By Matthew “Scratch” De Reno
CoverUps Investigator
SEAFORD, Delaware — Ben Haseltine, a retired male nurse who worked nearly his whole life at Nanticoke Memorial Hospital, dealing with strokes of a pulmonary nature, finally had one of good fortune last month. CoverUps has learned that he found a real, true-to-life “Key to Success.”
“I really couldn’t believe it,” said Heseltine, 68, a self-styled “Jona” who spent the better part of his last unremarkable forty years of life without anything even resembling a “pin of modest achievement,” let alone a “Key to Success.”
“I really wish I had this key when I was much younger. A lot of good it will do me now,” he joked. “Maybe I’ll finally figure out my putting problems on the green. Maybe I might finally beat my wife at Scrabble. It sure would’ve come in handy when I was in my 20s.”
Heseltine is a lifelong acquaintance of failure, which he plans to put behind him with his Key to Success: he flunked out of college five times; his idea for an early “Clapper” fell on deaf ears; his design for a “slip and slide” tanked when funding dried up. His proposal for a solar-powered airplane never flew with the banks. The list (and the puns) goes on and on.
But now hapless Ben feels his bitter toil and born-loserdom are behind him for good. It’s just that he’s not sure what to do with his Key to Success.
“I guess it’s my duty as a patriotic American to share my ‘Key To Success’ with the Bush Administration,” Heseltine said. “But, I’m not sure they would know what to do with it either. More likely they’d take it and open up a ‘Pandora’s Box’.”

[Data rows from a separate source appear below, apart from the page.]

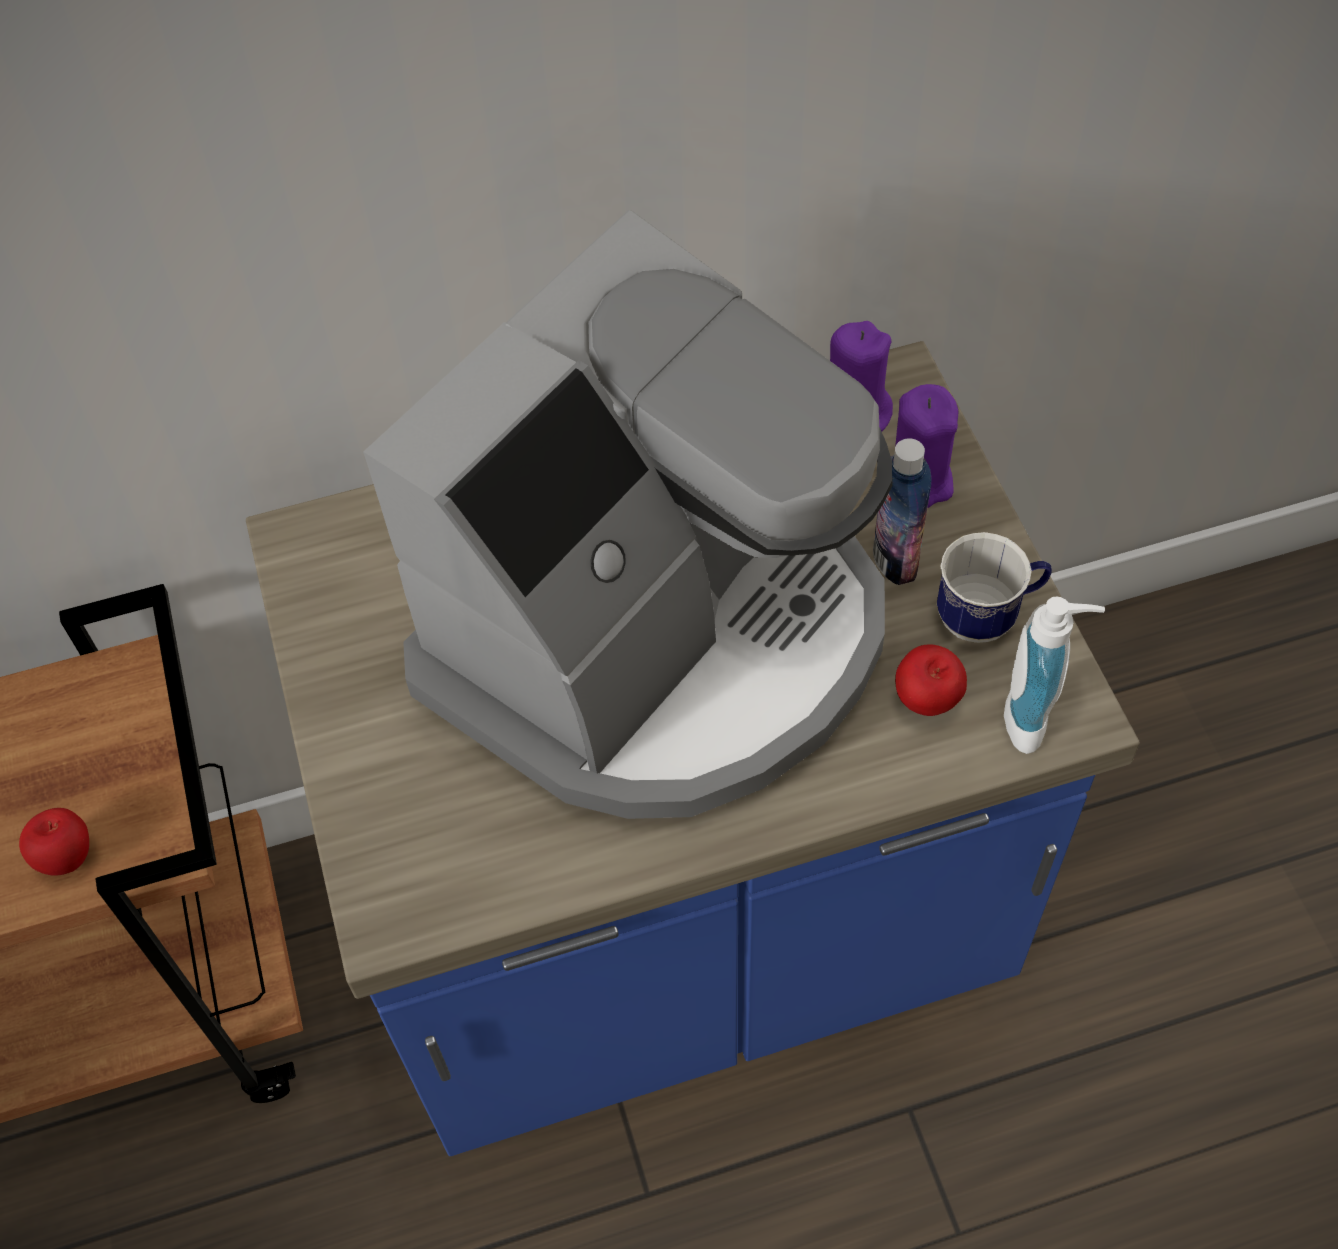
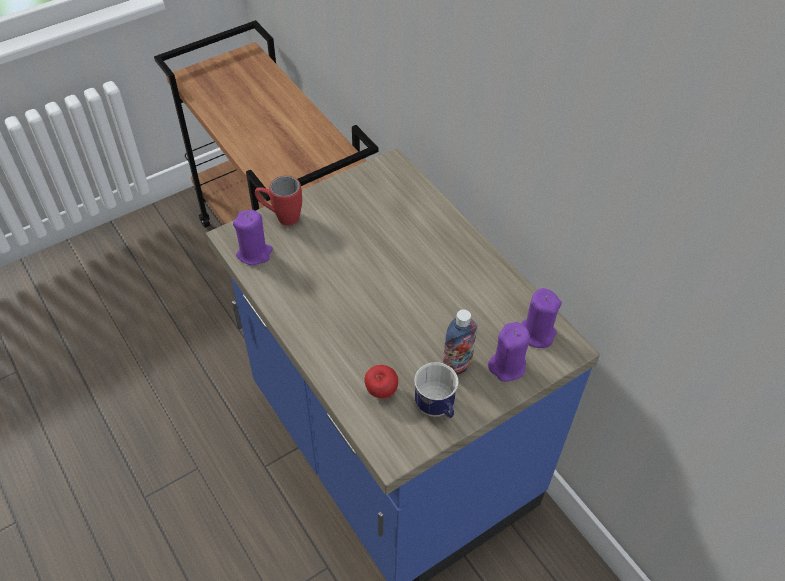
camera: 70 degrees right, 5 degrees down
(68, 857) = (267, 168): apple -> none
(368, 799) = (281, 217): none -> red mug
(464, 877) = (254, 253): none -> purple candle
(661, 640) = (382, 288): coffee machine -> none
(1035, 718) = (385, 437): soap dispenser -> none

Speaking of which, Heseltine will be the first to tell you, there was a bit of luck involved in finding the Key To Success. As fate would have it, he almost opened up Pandora’s Box, which was sitting beneath the key to success.
He said it looked like just any box.
“It was just luck that I didn’t open it,” said Ben. “Instead I opted to buy the Key to Success. Who’da thunk?”
Years ago Ben had a chance to grab the Brass Ring, but he never did.
“I wasn’t about to let something like that happen again,” he said, patting his pockets. “Now, where did I put it?”